> Prompt:
Where does the word "lines" appear in the data? Copy every line that holds it.

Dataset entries
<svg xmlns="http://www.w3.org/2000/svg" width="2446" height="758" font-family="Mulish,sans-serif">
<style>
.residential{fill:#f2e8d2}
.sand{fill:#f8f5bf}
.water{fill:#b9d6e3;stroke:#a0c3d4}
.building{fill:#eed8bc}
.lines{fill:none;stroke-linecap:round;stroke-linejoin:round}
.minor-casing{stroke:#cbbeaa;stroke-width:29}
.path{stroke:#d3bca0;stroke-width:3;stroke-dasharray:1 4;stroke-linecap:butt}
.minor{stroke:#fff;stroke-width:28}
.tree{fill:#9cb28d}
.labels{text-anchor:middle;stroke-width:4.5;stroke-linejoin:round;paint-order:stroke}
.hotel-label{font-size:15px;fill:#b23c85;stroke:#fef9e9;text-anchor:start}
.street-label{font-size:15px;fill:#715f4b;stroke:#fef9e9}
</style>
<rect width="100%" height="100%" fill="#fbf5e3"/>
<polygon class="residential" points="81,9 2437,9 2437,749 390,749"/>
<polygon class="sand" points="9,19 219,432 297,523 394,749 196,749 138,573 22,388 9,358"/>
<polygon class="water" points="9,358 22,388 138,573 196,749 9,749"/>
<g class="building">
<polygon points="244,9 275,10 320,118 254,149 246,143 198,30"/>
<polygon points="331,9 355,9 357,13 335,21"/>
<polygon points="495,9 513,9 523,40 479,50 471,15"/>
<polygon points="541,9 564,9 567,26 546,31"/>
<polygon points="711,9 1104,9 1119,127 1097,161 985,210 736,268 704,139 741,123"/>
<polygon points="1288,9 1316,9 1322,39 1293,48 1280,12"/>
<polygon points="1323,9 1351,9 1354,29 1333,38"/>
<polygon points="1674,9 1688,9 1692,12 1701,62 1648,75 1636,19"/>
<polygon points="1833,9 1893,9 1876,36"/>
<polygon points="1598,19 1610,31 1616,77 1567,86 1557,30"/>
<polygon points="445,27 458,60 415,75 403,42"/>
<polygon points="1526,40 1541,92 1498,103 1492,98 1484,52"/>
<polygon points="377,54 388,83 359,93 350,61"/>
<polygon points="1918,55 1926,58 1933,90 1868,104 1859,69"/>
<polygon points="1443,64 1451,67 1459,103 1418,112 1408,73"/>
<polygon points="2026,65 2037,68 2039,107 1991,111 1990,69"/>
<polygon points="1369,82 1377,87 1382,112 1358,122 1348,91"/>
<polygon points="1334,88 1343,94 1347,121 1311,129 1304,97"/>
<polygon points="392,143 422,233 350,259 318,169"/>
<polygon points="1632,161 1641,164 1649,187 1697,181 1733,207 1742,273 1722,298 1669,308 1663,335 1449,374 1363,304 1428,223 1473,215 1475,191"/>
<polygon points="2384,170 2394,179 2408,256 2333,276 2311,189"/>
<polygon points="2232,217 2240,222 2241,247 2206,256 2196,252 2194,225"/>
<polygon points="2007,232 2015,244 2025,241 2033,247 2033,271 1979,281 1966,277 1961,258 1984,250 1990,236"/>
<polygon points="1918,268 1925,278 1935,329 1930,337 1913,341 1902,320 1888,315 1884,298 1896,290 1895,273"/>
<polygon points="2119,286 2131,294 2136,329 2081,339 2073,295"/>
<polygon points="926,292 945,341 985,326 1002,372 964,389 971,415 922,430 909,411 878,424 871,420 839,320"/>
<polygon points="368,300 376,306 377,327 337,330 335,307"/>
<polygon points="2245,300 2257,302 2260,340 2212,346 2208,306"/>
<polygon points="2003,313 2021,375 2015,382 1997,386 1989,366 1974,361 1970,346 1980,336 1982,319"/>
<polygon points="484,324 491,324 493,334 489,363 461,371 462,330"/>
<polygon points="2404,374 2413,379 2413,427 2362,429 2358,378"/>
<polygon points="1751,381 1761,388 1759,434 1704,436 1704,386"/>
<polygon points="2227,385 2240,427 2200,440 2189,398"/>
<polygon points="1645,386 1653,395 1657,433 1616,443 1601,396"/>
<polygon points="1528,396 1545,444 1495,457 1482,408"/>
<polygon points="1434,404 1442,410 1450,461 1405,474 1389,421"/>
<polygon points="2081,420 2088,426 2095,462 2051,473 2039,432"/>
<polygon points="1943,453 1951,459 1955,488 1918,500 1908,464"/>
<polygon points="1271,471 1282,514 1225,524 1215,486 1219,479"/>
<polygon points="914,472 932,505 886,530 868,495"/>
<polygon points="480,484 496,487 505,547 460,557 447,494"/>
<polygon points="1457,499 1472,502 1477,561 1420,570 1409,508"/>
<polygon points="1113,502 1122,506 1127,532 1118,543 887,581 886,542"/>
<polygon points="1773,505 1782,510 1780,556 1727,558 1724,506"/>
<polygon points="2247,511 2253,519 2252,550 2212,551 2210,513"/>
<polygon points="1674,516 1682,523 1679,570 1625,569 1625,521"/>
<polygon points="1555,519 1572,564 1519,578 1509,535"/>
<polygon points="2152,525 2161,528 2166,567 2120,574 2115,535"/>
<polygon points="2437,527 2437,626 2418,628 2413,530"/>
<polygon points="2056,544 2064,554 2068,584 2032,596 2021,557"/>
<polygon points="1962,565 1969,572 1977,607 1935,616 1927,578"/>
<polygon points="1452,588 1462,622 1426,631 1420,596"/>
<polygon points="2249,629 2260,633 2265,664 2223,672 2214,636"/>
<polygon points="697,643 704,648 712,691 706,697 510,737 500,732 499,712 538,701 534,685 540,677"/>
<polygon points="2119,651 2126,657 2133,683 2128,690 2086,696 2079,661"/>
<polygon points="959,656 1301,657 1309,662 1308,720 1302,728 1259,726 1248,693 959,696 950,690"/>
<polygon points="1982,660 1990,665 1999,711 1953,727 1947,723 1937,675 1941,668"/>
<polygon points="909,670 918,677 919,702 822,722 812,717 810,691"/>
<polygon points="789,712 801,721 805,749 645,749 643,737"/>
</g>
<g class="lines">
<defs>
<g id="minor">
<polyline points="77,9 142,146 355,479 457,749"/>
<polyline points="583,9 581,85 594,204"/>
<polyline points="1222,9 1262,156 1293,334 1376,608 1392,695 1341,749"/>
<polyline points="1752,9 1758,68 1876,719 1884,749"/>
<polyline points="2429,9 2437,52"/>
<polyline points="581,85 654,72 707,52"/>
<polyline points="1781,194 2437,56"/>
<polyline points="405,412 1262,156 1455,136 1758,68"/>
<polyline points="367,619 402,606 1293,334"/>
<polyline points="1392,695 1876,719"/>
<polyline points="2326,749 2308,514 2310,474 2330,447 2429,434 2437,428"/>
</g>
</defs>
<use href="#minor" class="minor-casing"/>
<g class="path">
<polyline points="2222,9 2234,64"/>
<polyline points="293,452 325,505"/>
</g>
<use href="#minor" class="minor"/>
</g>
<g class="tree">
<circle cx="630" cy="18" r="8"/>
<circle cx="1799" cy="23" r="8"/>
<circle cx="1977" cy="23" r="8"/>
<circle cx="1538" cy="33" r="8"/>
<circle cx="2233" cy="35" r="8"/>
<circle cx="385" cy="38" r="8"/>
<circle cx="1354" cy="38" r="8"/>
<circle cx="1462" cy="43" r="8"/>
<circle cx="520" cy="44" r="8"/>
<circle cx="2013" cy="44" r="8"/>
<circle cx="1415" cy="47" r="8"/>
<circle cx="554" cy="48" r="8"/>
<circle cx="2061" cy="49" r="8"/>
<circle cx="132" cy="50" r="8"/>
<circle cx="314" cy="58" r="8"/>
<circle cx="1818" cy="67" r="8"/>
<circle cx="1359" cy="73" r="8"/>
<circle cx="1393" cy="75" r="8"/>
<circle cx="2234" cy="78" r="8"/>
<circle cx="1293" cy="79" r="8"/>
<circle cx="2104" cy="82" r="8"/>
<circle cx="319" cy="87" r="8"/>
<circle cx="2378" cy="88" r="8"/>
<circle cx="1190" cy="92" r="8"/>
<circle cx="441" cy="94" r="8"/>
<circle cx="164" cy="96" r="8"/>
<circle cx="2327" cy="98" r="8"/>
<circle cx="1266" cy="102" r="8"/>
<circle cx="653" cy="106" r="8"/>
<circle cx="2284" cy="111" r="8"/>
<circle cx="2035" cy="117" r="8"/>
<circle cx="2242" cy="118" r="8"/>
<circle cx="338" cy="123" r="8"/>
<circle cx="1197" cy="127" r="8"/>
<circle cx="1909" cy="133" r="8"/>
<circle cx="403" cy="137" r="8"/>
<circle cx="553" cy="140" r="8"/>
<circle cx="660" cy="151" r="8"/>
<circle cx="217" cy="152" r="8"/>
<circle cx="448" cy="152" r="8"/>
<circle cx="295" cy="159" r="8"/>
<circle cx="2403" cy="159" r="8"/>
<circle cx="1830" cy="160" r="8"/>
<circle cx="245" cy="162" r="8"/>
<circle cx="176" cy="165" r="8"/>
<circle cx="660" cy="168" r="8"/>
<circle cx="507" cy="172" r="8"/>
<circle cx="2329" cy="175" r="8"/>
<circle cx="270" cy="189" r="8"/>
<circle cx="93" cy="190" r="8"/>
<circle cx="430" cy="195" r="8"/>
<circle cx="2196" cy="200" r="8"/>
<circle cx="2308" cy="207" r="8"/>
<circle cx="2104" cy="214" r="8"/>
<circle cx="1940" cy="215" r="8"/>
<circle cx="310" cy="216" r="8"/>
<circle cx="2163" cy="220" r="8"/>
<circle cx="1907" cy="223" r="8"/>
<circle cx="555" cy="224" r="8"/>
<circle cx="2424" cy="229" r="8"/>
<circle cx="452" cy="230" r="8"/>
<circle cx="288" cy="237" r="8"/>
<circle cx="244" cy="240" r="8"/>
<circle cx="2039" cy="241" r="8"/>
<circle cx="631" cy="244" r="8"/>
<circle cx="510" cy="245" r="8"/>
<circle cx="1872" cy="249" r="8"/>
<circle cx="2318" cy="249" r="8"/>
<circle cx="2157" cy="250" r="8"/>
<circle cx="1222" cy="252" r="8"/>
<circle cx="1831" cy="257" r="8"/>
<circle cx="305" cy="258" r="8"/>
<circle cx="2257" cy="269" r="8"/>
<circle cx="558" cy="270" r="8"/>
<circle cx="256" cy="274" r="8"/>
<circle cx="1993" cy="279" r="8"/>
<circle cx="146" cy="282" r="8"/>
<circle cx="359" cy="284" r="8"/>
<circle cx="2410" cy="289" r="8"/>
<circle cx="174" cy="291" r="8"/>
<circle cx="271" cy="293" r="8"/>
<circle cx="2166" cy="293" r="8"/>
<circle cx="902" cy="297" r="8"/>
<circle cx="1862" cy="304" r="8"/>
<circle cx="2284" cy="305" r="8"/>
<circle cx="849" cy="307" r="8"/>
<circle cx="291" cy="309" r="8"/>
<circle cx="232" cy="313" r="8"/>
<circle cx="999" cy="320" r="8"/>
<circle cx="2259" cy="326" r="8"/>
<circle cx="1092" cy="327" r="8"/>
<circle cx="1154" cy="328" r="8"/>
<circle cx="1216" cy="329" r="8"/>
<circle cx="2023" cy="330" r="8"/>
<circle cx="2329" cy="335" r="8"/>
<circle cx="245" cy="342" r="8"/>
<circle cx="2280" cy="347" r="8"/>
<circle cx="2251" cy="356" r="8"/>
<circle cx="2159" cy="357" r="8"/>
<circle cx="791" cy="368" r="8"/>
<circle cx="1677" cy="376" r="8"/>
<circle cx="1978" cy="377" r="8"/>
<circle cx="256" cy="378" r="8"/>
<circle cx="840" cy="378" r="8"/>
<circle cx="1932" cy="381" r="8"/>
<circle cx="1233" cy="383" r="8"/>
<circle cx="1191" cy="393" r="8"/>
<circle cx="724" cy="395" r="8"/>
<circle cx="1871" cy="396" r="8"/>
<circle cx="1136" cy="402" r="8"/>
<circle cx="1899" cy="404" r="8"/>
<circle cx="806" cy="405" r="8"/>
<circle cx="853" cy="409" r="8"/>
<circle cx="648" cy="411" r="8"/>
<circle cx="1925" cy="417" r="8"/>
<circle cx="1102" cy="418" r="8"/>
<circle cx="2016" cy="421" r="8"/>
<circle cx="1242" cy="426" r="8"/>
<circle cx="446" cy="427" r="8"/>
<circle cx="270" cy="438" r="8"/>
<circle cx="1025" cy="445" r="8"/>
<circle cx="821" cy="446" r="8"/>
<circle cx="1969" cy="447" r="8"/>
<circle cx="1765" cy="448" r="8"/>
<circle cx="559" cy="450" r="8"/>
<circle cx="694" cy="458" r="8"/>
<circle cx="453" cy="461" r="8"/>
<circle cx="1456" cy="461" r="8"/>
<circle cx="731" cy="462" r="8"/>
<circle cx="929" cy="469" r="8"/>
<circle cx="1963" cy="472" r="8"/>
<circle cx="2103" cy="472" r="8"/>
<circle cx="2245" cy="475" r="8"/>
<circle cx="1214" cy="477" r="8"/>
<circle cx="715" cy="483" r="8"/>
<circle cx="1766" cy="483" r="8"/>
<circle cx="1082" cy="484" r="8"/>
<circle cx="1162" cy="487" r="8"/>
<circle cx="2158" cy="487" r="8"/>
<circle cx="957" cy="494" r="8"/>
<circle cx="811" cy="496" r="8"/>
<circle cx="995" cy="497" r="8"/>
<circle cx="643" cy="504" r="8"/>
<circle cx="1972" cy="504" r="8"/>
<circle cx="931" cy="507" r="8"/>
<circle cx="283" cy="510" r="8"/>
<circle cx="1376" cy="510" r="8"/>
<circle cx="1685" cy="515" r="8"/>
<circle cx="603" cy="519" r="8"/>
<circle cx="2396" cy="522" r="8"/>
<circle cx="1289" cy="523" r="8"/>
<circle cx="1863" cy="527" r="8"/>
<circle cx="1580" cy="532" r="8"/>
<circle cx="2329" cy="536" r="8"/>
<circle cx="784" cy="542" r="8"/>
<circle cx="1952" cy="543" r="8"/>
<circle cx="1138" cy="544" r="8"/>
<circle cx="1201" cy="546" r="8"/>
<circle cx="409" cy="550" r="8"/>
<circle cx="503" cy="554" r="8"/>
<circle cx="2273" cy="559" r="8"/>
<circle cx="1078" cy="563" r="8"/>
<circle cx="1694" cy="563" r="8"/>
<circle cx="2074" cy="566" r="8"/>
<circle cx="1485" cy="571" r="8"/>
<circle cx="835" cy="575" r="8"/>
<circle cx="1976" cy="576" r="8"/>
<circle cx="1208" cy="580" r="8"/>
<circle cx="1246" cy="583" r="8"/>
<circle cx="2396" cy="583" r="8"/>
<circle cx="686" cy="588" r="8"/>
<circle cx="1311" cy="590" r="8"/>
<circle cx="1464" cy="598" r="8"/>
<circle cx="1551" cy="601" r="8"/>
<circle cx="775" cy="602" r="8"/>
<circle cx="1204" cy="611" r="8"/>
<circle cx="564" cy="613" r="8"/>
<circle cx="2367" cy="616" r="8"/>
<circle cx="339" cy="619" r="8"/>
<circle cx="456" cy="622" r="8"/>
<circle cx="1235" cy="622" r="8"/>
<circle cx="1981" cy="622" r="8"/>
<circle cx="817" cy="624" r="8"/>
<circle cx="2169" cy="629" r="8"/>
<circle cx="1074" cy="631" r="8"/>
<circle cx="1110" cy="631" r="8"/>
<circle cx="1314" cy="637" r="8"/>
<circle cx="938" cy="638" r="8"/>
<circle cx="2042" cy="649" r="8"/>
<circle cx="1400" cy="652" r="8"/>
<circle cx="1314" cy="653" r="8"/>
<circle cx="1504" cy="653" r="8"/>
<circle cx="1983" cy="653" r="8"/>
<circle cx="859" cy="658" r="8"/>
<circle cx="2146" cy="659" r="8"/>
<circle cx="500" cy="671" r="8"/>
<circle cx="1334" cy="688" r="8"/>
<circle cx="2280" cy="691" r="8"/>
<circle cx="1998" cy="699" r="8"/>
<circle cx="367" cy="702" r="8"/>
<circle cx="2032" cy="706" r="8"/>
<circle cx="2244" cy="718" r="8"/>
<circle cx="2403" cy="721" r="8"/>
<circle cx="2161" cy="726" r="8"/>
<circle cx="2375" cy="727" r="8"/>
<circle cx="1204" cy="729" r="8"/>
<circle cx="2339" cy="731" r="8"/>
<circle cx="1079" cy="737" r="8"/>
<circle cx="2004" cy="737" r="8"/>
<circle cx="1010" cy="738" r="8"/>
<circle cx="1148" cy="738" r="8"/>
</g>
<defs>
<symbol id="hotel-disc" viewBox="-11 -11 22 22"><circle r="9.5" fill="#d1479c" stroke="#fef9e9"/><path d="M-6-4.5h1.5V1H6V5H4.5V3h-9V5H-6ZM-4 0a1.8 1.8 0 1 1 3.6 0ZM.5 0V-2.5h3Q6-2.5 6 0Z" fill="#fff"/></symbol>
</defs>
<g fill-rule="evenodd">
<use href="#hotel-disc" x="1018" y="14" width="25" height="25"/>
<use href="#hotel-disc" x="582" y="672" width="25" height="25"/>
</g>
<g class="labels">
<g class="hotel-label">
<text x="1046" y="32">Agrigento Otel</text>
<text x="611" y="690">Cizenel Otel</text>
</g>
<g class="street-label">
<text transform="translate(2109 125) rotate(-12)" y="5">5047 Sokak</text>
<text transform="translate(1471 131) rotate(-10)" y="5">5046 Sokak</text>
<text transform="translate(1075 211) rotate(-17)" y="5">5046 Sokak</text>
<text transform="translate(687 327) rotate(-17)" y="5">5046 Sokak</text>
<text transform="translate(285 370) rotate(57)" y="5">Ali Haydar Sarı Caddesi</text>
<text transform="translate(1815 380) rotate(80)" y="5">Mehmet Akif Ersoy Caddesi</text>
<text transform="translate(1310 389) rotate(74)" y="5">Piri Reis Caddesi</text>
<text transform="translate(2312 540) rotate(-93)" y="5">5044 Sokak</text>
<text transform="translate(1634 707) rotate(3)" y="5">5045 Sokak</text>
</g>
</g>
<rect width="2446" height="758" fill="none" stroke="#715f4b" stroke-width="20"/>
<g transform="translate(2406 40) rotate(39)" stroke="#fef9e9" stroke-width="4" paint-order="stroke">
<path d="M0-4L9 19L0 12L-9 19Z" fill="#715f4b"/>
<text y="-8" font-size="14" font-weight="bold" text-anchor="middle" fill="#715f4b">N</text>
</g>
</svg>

> Response area:
.lines{fill:none;stroke-linecap:round;stroke-linejoin:round}
<g class="lines">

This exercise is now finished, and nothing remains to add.